▼▼▼
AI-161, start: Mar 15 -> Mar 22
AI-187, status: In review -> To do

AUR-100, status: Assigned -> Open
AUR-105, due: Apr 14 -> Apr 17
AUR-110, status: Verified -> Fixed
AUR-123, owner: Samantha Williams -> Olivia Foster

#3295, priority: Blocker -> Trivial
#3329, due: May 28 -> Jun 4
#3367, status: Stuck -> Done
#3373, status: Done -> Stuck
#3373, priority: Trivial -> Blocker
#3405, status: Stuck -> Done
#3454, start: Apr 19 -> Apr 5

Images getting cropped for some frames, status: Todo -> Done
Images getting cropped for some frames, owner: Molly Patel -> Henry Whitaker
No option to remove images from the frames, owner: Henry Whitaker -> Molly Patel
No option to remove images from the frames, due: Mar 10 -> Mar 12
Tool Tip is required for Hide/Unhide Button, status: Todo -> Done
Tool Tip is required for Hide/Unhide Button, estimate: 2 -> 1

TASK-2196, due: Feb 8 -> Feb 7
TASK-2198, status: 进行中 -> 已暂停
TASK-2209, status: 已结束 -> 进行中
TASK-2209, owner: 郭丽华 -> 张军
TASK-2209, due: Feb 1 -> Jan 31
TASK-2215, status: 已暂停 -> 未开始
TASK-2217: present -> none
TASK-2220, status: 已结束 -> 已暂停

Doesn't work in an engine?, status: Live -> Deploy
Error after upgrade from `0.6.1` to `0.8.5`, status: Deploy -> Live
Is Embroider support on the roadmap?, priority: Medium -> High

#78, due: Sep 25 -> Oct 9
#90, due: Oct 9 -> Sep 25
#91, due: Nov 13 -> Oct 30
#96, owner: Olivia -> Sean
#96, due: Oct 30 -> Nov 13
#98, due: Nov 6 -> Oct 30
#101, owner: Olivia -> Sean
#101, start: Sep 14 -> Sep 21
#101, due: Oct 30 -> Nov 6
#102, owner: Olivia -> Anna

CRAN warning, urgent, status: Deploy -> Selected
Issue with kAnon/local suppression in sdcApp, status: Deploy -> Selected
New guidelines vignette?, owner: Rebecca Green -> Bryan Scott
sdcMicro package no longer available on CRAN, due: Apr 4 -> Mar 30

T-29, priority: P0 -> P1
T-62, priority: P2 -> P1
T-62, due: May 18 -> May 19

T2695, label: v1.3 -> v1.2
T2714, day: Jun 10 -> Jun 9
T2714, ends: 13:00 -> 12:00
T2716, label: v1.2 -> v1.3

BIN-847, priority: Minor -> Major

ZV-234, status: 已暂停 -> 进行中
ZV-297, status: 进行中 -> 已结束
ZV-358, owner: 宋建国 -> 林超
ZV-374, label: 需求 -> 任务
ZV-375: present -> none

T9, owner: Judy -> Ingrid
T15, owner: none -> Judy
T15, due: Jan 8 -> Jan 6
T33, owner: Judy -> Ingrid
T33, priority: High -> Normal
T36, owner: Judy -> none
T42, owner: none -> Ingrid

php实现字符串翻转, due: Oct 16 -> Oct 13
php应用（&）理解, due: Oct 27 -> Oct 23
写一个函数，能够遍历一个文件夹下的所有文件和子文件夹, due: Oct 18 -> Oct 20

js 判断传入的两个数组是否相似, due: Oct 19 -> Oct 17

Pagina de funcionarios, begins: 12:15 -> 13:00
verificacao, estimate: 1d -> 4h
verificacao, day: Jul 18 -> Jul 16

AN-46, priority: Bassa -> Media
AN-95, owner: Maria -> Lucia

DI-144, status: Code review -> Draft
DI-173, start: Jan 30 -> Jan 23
▲▲▲
> **PROBLEM DETAILS**
Send back exactly the lines of the listing above starting at the one with "#3373, priority: Trivial -> Blocker" and ending at the one with "No option to remove images from the frames, owner: Henry", inclusive, and no others.

> **EXERCISE OUTPUT**
#3373, priority: Trivial -> Blocker
#3405, status: Stuck -> Done
#3454, start: Apr 19 -> Apr 5

Images getting cropped for some frames, status: Todo -> Done
Images getting cropped for some frames, owner: Molly Patel -> Henry Whitaker
No option to remove images from the frames, owner: Henry Whitaker -> Molly Patel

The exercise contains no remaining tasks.